Mientras tanto, en las calles, decenas de miles de estudiantes de secundaria de toda España (ESO, bachillerato y FP) siguen  en huelga. Luchan por su futuro. Reclaman al Ministerio de Educación que de marcha atrás en los recortes, que ya han supuesto una pérdida en los presupuestos escolares de más de 6.300 millones de euros desde 2010. Y que retire la reforma de la ley que está impulsando, considerada segregadora e injusta. También exigen la dimisión del ministro José Ignacio Wert.

 

Un motivo para NO ver la televisión

Julian Barnes.

El sentido de un final.

Editorial: Anagrama.

Barnes es, definitivamente, uno de los escritores británicos más interesantes de las últimas décadas. Éste su último libro está dividido en dos partes relacionadas pero bien diferencias. En la primera cuenta la adolescencia de Tony Webster y sus colegas de instituto, una pandilla que parece capaz de vivir el resto de sus días como una piña. Leen, escuchan música, salen con chicas… y sueñan con un futuro excitante y exitoso.

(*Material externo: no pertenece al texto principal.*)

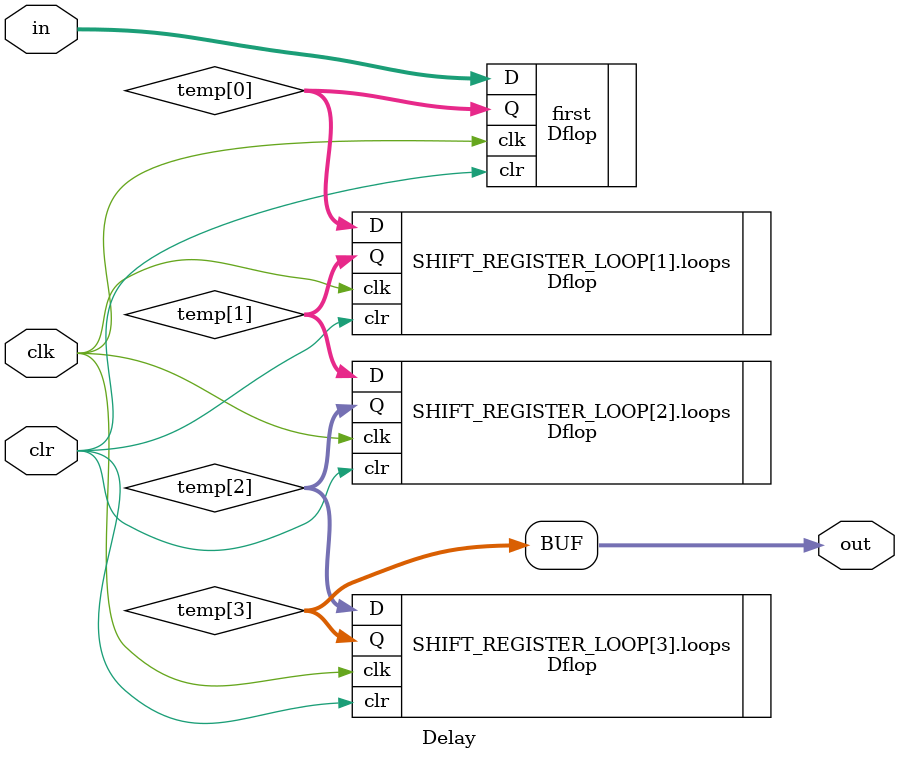
<source format=v>
module Delay
#(parameter DATA_WIDTH = 16, CLKCYCLES = 4)
(
input clk, clr,
input [DATA_WIDTH-1:0] in,
output [DATA_WIDTH-1:0] out
);

wire [DATA_WIDTH-1:0] temp [CLKCYCLES-1:0];

genvar i;

generate

		Dflop 
		#(DATA_WIDTH) 
		first
		(
			 .clk(clk),
			 .clr(clr),
			 .D(in),
			 .Q(temp[0])
		);

    for (i = 1; i < CLKCYCLES; i = i + 1) begin : SHIFT_REGISTER_LOOP
        Dflop
		  #(DATA_WIDTH)
		  loops (
            .clk(clk),
            .clr(clr),
            .D(temp[i-1]),
            .Q(temp[i])
        );
    end
	 
	 assign out = temp[CLKCYCLES-1];

 
endgenerate

//out = temp[CLKCYCLES-1];

endmodule

</source>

Pero un buen día la vida de uno de los amigos de Tony sufre en revés. Y ellos no están a su lado. En la segunda parte del libro nuestro protagonista recibe la carta de un abogado. La madre de su primera novia le deja en herencia quinientas libras y un manuscrito. Veronica, la novia, se niega a entregarle el texto.

“Todos sufrimos algún daño, de uno u otro modo… Algunos admiten el daño y tratan de mitigarlo; algunos pasan sus vidas tratando de ayudar a otros que están dañados; y luego están aquellos cuya mayor preocupación es evitar más daño, a cualquier costo. Y ésos son los implacables, y de los que hay que tener cuidado”, escribe un Barnes que parece reclamar coherencia con las decisiones tomadas. Y asumir los errores con naturalidad: “Y eso es una vida, ¿no es verdad? Algunos logros y algunas decepciones”.

Barnes utiliza esa trama, en ocasiones casi policiaca, para reflexionar sobre las contradicciones y el remordimiento, la soledad y la mentira, el deseo y la amistad, o la necesidad ineludible de compartir. Un libro breve que acaba con una frase que lo resume a la perfección: “Hay acumulación. Hay responsabilidad. Y, más allá de ellas, hay desasosiego. Un gran desasosiego”.